◆ Tarefas e exercícios:
**a)** No primeiro parágrafo do texto de leitura, quem narra tenta encontrar a pessoa a quem se dirige, mas não consegue. Explique, com base no próprio texto, por que razão essa tentativa não resultou.
**b)** Responda às perguntas seguintes sobre o texto de leitura:
(i) Onde foi escrito o poema inspirado na riqueza do olhar da pessoa a quem o texto se dirige?
(ii) Onde ficaram sentados, junto a que lugar?
(iii) Que imagem surge na folha branca do parágrafo final?

29/08/2010

...folha em branco

…ainda tentei encontrar-te, por entre o ondular do estorno, mas o vento empurrava-me de volta ao mar, esse paraíso imenso de solidão que o sol reflecte como se um mar de prata se tratasse. Na riqueza do teu olhar, inspirei-me, e nos finos grãos de areia escrevi um poema de palavras que soçobraram com maré. Torrente imensa de pensamentos, que me afundou na leitura de um livro que o vento carregava, entre páginas e páginas de mistério e beleza. Abri a porta e no mais recôndito lugar da mente, comecei a premir tecla após tecla, o principio e o fim de uma singularidade.


Nas minhas divagações lunares, por entre cidades misteriosas e ruas silenciosas, o som dos teus passos imaginei ao cruzares as ruas de granito sufocante. Senti teu olhar luzidio nas sombras, foquei o gesto sublime e a doçura do teu percurso, rua acima por entre janelas que te contemplavam e portas que se abriam na minha imaginação.


Ficámos sentados, junto à esplanada na praça central e ali permanecem, entreolhando silêncios que se cruzavam com o lento caminhar das horas, que o tempo se encarregava de consumir. Findo o dia partimos, cada um para o seu recanto, silenciosos e dissimulados na multidão que varria agora as ruas desse lugar, cujo som ecoava no bater das teclas.


Eu fiquei. Apraz-me ver-te partir nem que seja em sonho. A despedida é algo que não se escreve, o mesmo sucede com a saudade. Imagina-se, sente-se mas não se transcreve. Ao longe, consegui discernir um último fôlego para o parágrafo final: um por do sol à beira mar numa folha branca cheia de nada. Apenas silêncio.

◆ Linhas arquivadas:

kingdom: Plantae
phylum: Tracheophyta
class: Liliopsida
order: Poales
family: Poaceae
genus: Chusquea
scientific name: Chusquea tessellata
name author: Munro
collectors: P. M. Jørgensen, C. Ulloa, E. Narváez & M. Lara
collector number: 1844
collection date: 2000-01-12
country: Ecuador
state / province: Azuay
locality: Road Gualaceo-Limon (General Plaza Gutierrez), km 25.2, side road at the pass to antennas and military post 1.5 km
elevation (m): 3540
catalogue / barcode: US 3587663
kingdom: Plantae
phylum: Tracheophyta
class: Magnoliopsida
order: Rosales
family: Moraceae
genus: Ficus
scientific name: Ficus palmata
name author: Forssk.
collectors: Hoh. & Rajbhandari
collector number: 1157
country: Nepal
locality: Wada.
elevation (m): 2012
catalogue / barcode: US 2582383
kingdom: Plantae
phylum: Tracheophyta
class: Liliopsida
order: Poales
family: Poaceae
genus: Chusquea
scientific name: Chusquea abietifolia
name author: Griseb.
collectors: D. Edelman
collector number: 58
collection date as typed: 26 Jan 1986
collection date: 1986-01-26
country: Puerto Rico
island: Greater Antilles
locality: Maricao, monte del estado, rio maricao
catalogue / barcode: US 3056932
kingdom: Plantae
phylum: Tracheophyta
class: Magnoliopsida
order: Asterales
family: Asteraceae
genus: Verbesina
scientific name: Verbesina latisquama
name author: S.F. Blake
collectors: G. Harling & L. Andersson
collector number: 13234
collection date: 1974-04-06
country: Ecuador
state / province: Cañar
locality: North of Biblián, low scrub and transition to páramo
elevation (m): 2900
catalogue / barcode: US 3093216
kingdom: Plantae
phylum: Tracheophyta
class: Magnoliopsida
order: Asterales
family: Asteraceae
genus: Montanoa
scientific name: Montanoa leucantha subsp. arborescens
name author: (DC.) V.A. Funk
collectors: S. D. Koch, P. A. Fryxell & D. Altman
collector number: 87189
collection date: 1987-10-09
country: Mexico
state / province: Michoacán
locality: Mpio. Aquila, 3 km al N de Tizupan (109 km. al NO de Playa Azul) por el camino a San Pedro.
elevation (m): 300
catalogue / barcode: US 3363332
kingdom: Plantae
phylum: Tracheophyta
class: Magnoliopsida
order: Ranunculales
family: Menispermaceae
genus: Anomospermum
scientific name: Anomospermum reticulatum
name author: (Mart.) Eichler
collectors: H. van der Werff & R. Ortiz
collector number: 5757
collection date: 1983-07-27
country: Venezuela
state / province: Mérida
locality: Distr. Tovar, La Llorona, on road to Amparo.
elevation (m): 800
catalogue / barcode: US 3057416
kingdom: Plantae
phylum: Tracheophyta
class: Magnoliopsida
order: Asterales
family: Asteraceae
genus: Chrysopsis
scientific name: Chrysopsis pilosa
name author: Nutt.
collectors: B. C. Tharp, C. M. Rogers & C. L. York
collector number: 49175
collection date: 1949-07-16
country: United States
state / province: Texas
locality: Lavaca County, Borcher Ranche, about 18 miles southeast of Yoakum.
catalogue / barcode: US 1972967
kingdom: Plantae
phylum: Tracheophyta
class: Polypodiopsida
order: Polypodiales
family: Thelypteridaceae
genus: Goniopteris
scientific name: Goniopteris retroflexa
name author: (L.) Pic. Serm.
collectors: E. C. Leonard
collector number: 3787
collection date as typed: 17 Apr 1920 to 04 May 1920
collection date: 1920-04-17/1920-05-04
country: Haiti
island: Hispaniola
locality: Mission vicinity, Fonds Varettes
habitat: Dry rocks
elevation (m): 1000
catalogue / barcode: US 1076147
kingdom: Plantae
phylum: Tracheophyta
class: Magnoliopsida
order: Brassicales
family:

◆ Soluções do exercício:
**a)** A tentativa não resultou porque o vento empurrava quem narra de volta ao mar.

**b)**
(i) Foi escrito nos finos grãos de areia.
(ii) Ficaram sentados junto à esplanada na praça central.
(iii) Surge um pôr do sol à beira-mar.